▸ What the task asks
Please produce an exact copy of only the lines from the one with "vfov_deg: 11.4" through the last one of the material, without pictures.

§

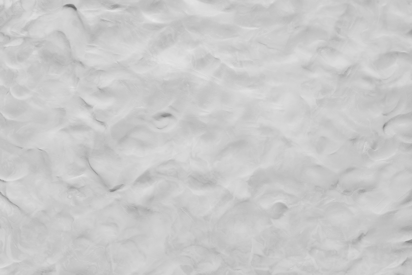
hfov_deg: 17.1
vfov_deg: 11.4
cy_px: 138
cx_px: 206
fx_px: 1374
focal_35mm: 120
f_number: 10
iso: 200
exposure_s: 1/125
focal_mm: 120
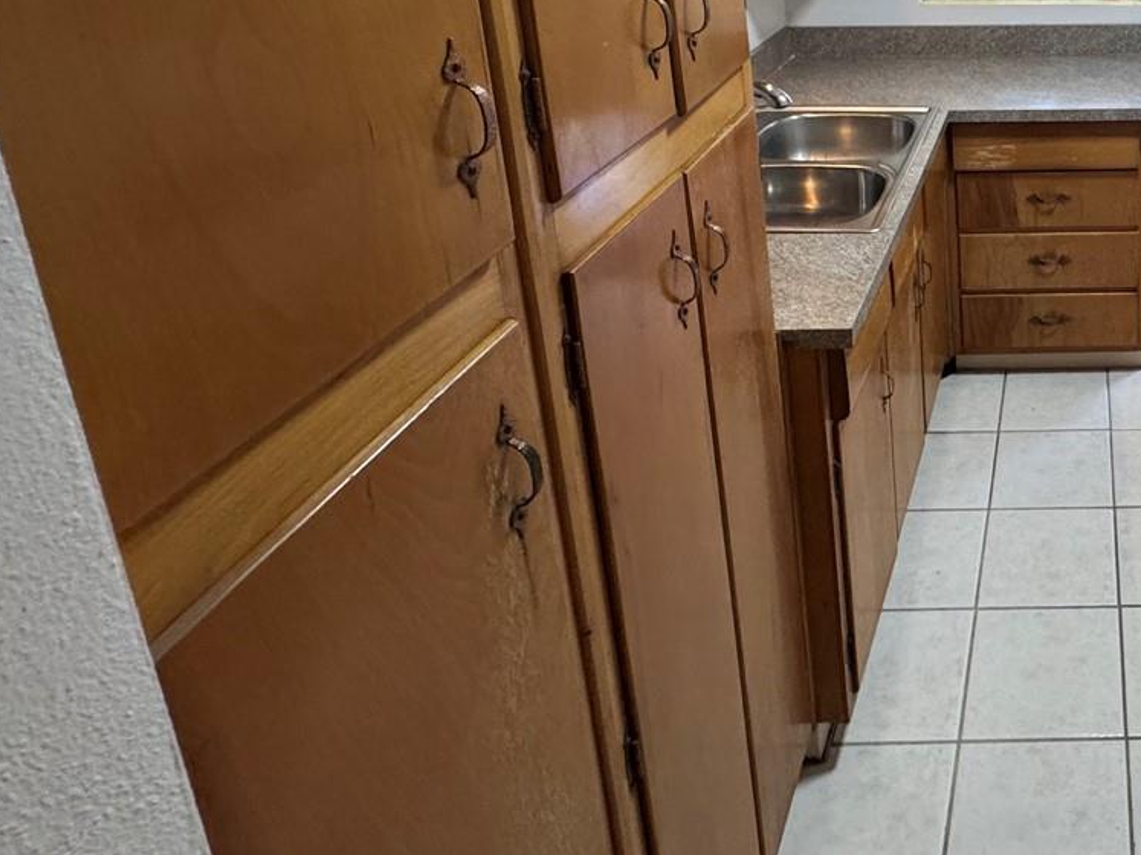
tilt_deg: -14.0
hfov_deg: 50.3
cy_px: 53
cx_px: 1103
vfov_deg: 42.1
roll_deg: +0.1
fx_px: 989
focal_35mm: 30
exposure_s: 1/120
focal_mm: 2.22
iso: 320
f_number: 2.2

§

▸ Answer space
vfov_deg: 11.4
cy_px: 138
cx_px: 206
fx_px: 1374
focal_35mm: 120
f_number: 10
iso: 200
exposure_s: 1/125
focal_mm: 120
tilt_deg: -14.0
hfov_deg: 50.3
cy_px: 53
cx_px: 1103
vfov_deg: 42.1
roll_deg: +0.1
fx_px: 989
focal_35mm: 30
exposure_s: 1/120
focal_mm: 2.22
iso: 320
f_number: 2.2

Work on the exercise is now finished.